Alligators have not always been as prevalent in Louisiana as they are today. In the 1960’s their numbers were estimated less than 100,000 placing them on the endangered species list in 1967 due to unregulated hunting (poaching) and the natural predation of baby alligators. In an effort to counter this decline the Louisiana fish and game introduced a Marsh to Market program in 1972. With this law in place every gator was to be legally tagged to be sold to gator warehouses for a going price of around $24 a foot. Here they were utilized for their meat and their hides for constructing purses, belts and the ever popular since the civil war soldiers wore them, gator boots. Other parts are used in science, for example the alligator embryos are used in cleft palate research.
Alligator farms were introduced in 1986 supplied with gator eggs purchased from landowners who harvested them from the wild. Alligator farmers were then required to return 17% of all eggs hatched into the swamps after they reached a length of the less appetizing size of four feet. This is the estimated number of gators who will actually survive to adulthood in the cannibalistic swamps of Louisiana.
Over a decade later the ponds and surrounding marshlands sport nearly two million alligators. Thriving on a constant diet of nutria, raccoons, beavers, birds, deer, calves and other domestic animals gators can reach upwards of 15-20 feet in length and an age of 50 years old. They can even reach a bone crushing 1000 pounds. That’s a lot of easily agitated lizard flesh.
Gators will flourish in the wild with no natural predators except man and each other. Although Marsh to Market has proven a hugely successful program it has come with a few people vs. alligator drawbacks. Nuisance tags were issued in such cases to remove problem gators and avoid possible encounters of the not so nice kind. On this hot, 90-degree day I was about to come face to face with my first Louisiana alligator.
The prehistoric eyes and nose were all I could see emerging from the murky waters in the shadow of a willow tree. A bit taken back, my memories jogged several alligator stories I had read in the past two months. Getting the feeling that His eyes had been watching me for longer than mine had his, the sweat ran down my face as I struggled to nock my Easton A/C/C. Wild fantasies aside, it was time for business. I had consulted with several veteran gator hunters who had suggested a couple of good shots to take. One was in the teardrop shaped spot just behind the eye and the other being a small oval shaped area behind the gator’s head containing a brain the size of three olives. Not much room for error and the positioning had to be just right. These were tough, tough critters and I needed to be a match for that toughness by executing a carefully placed shot.
Sneaking along the pond bank, I quickly found that a gator never takes his eye off of you. A fact that put all hopes of a "behind the head into a brain" shot to rest. My only alternative was a shot into the teardrop shape or through the slightly softer hide just behind the jaw, placing my broadhead into the same general area, separating the skull from the spine for a quick, humane death.

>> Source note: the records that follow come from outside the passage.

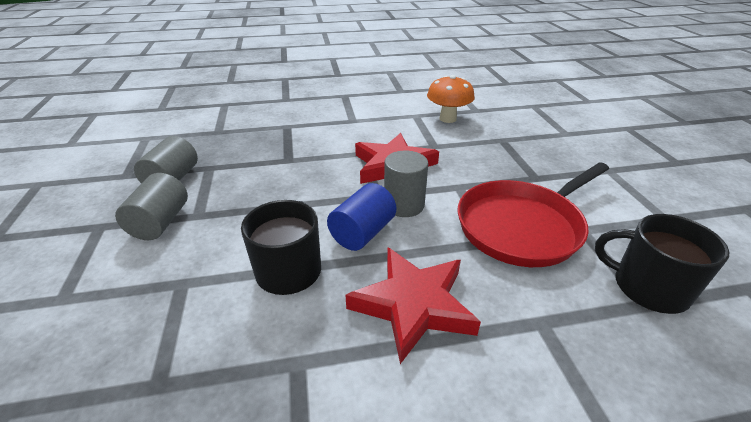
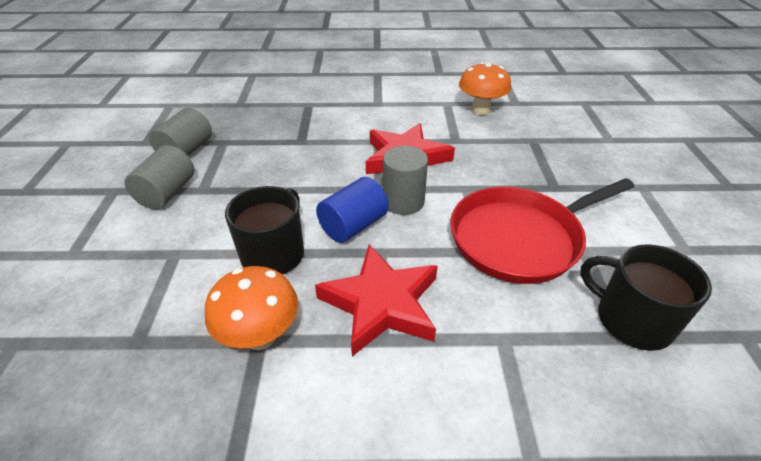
camera: 10 degrees right, 5 degrees up
(297, 357) = (260, 336): none -> orange mushroom

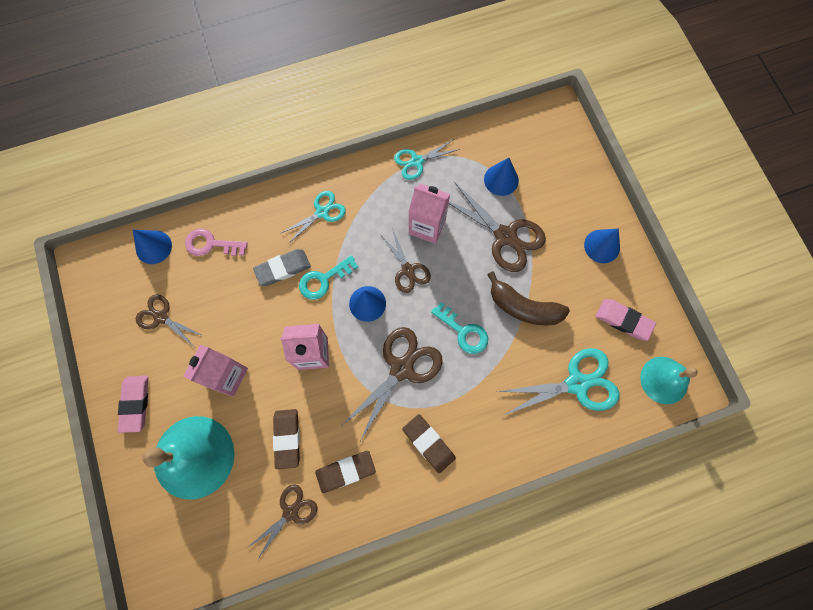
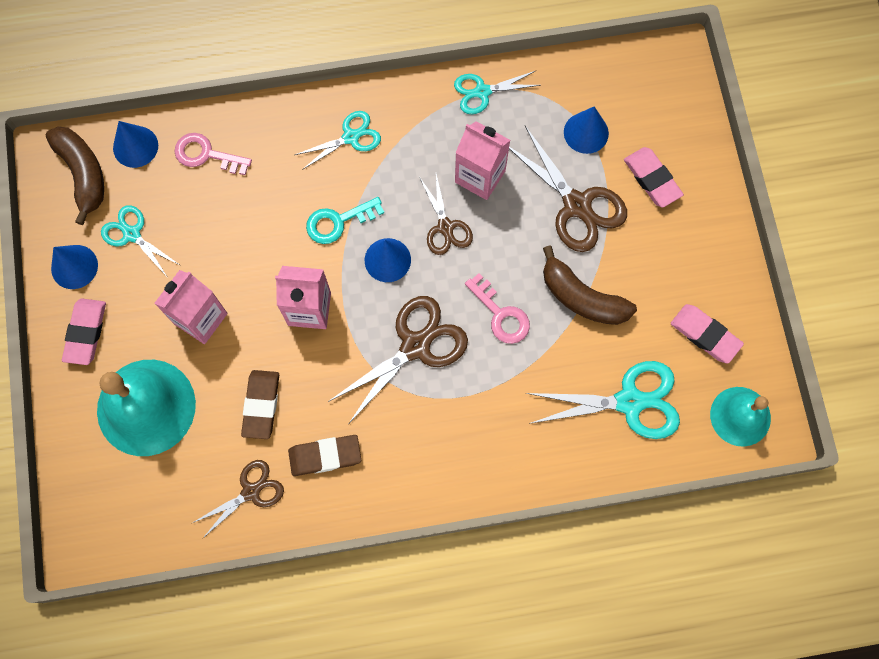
camera: 10 degrees right, 0 degrees up
(115, 276) = (83, 174): none -> brown banana
(161, 317) = (132, 234): brown scissors -> turquoise scissors
(283, 269) = (290, 199): grey eraser -> none
(428, 443) = (432, 441): brown eraser -> none
(463, 331) = (500, 314): turquoise key -> pink key
(558, 207) = (652, 179): none -> pink eraser
(602, 246) = (698, 238): blue cone -> blue cone (74, 266)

I decided to try for the teardrop spot. Slowly drawing back and anchoring solid I concentrated on the gator in my sight window. Feeling confident, I touched off the release. I didn’t even see where the arrow hit; it disappeared as quick as the gator did. Nobody I was with could follow the action either. I would later learn that I hit him dead center of the teardrop busting both blades of my broadhead, my arrow barely cracking the surface of his scales.
I renocked. He resurfaced. I drew back, more determined than ever, more solid than I have ever been before, taking steady aim for spot number two. The instant I released the water came alive with eight and a half foot of angry alligator. As quickly as it had all started it was over. A 350-pound beast with armor that can stop a bullet succumbed to one, well-placed shot in his only vulnerable spot.
I left Louisiana with a good lesson. If you do your homework studying your quarry, shoot good equipment and know your vital areas it doesn’t matter whether it’s a whitetail, black bear or a ugly old alligator, a single well placed shot is all you need to bring home your trophy. Mine will be mounted with jaws open wide on my desk reminding me of a hot day in the swamps of Louisiana hunting with my Cajun friends.
As a little girl I remember my grandmother saying to me when we would part, "See ya later Alligator!" I bet she never thought her little curly haired granddaughter would one day be chasing those prehistoric creatures with a bow and arrow! In the future when I use that saying with my own grandchildren you can bet I’ll be reliving this awesome hunt and wishing the excitement of that day for each one of them. Until next month… see ya later, alligator!